Ian Williams
(Photo by Justin Morris)

Ian Williams named finalist for Hilary Weston Writer’s Trust Prize for Nonfiction

Associate Professor Ian Williams of the department of English in the Faculty of Arts & Science has been named a finalist for the Hilary Weston Writer’s Trust Prize for Nonfiction.

Williams was recognized for his collection of essays, Disorientation: Being Black in the World, published by Penguin Random House. The U of T alumnus is one of five writers nominated for the $60,000 annual prize, including playwright and honorary degree recipient Tomson Highway.

It’s the latest in a series of honours for Williams, whose debut novel Reproduction won the 2019 Scotiabank Giller Prize.
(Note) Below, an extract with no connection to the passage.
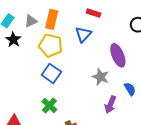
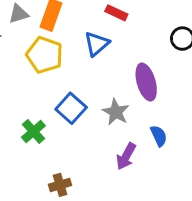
blue square: (51, 73) -> (71, 108), moved
green cross: (49, 106) -> (33, 131), moved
His poetry collection, Personals, was a finalist for the 2013 Griffin Poetry Prize.

In Disorientation, Williams shares his experience of being Black and his perspective on racism in Canada.

“I want to create a conversational space for us to talk about race in Canada in ways that are not punitive or didactic, but just open, transparent and sincere,” he says. “I’m not the race guru, I’m not the expert on Blackness. I just want to bring our racial experiences forward and have readers understand what we're doing to each other and what systemic things are doing to all of us.” 

To achieve this, he felt nonfiction was the right choice.  

“There are many ways I could talk about race. I can code it into a character, I can create hypothetical situations, create poetry. And I've done that. But just for a moment in my career, I wanted to pause with the imaginative and just deal with the real.”